J’ai demandé à Mlle Boyko si tous les hommes pouvaient voter au Canada, et elle a répondu que non. Seuls les Blancs peuvent voter.
« Qu’est-ce que ça veut dire, Blancs? » ai-je demandé. (Les seules personnes blanches que j’aie vues sont ces dames qui se mettent trop de poudre sur le visage!)
Mlle Boyko m’a expliqué que le terme « Blancs » change de sens selon les villes et les provinces, et que c’est difficile de s’y retrouver. Les hommes qui sont au Canada depuis un certain temps peuvent devenir ce qu’on appelle des « sujets britanniques naturalisés » et obtenir ainsi le droit de vote. Les immigrants d’Europe continentale et de Russie peuvent aussi l’obtenir s’ils sont ici depuis assez longtemps. Les immigrants de la Grande-Bretagne ont le droit de vote dès leur arrivée au pays. Les Chinois et les Japonais ne peuvent pas voter, même s’ils sont au Canada depuis très longtemps. Les Amérindiens ne peuvent pas voter non plus, même s’ils sont ici depuis bien plus longtemps que tous les autres.
Alors Mary a demandé : « Et les Ukrainiens? »
Mlle Boyko a répondu : « Un Ukrainien peut voter s’il est ici depuis assez longtemps pour devenir un sujet britannique naturalisé. »
Tout cela est très étrange.
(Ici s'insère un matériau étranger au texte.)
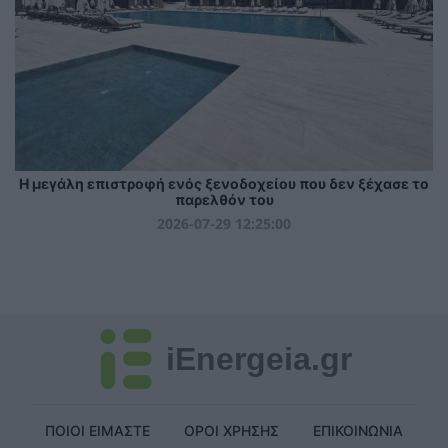
Η μεγάλη επιστροφή ενός ξενοδοχείου που δεν ξέχασε το
παρελθόν του
2026-07-29 12:25:00
iEnergeia.gr
ΠΟΙΟΙ ΕΙΜΑΣΤΕ
ΟΡΟΙ ΧΡΗΣΗΣ
ΕΠΙΚΟΙΝΩΝΙΑ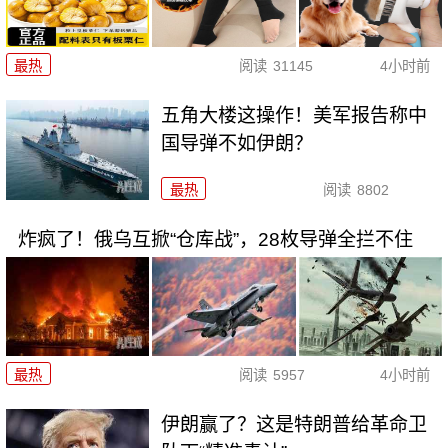
最热
阅读
31145
4小时前
五角大楼这操作！美军报告称中
国导弹不如伊朗？
最热
阅读
8802
炸疯了！俄乌互掀“仓库战”，28枚导弹全拦不住
最热
阅读
5957
4小时前
伊朗赢了？这是特朗普给革命卫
Dans notre pays, tous les hommes peuvent voter, qui qu’ils soient. Même les paysans peuvent voter. Pourquoi ces suffragettes veulent-elles obtenir le droit de vote seulement pour les femmes comme elles? Et les autres alors?
Plus tard
Quand je suis rentrée de l’école, tout notre logement sentait le chou. C’est difficile pour Baba de garder la maison fraîche quand on a seulement une fenêtre, surtout le jour des cigares au chou. Mykola m’attendait, alors nous sommes montés sur le toit. L’air frais était divin. J’ai placé Mykola sur mes épaules, et il a salué de la main un grand navire à vapeur qui se dirigeait vers le large.
Stefan est venu nous rejoindre, et nous avons joué à la balle. Je lui ai parlé des suffragettes, et il m’a raconté que les suffragettes d’Angleterre étaient si effrontées qu’elles avaient pris d’assaut le palais du roi. Je sais que les suffragettes ne veulent aider que les Blanches, mais ça me fâche quand les garçons disent du mal des femmes. J’ai dit à Stefan que je ne le croyais pas. Il a tourné les talons et il est parti sans ajouter un mot. Je sais que ce n’était pas gentil de ma part de lui dire ça, mais ça m’a fait plaisir de le voir fâché.
Au bout de quelques minutes, il est revenu avec un journal et, effectivement, il y avait un article à propos de Mme Sylvia Pankhurst de Londres, en Angleterre. Ses amies et elle ont pris d’assaut le palais de Buckingham. Elles ont même tailladé cinq tableaux, à la National Gallery.
« Comment pourrait-on donner le droit de vote à des gens comme ça? » s’est exclamé Stefan. Il a dit que ça nous mènerait tout droit à l’anarchie.
Je ne sais pas ce que c’est, l’anarchie, mais je ne voulais pas que Stefan s’en rende compte, alors je l’ai regardé droit dans les yeux et je lui ai crié : « Non, ça ne nous mènera pas là. »
Pendant que nous nous disputions, Mykola est allé jusqu’au bord du toit et s’est mis à laisser tomber de petites branches en bas. Mon sang n’a fait qu’un tour quand je m’en suis rendu compte. Je me suis approchée de lui, tout doucement, puis je l’ai attrapé par la taille pour l’éloigner de là.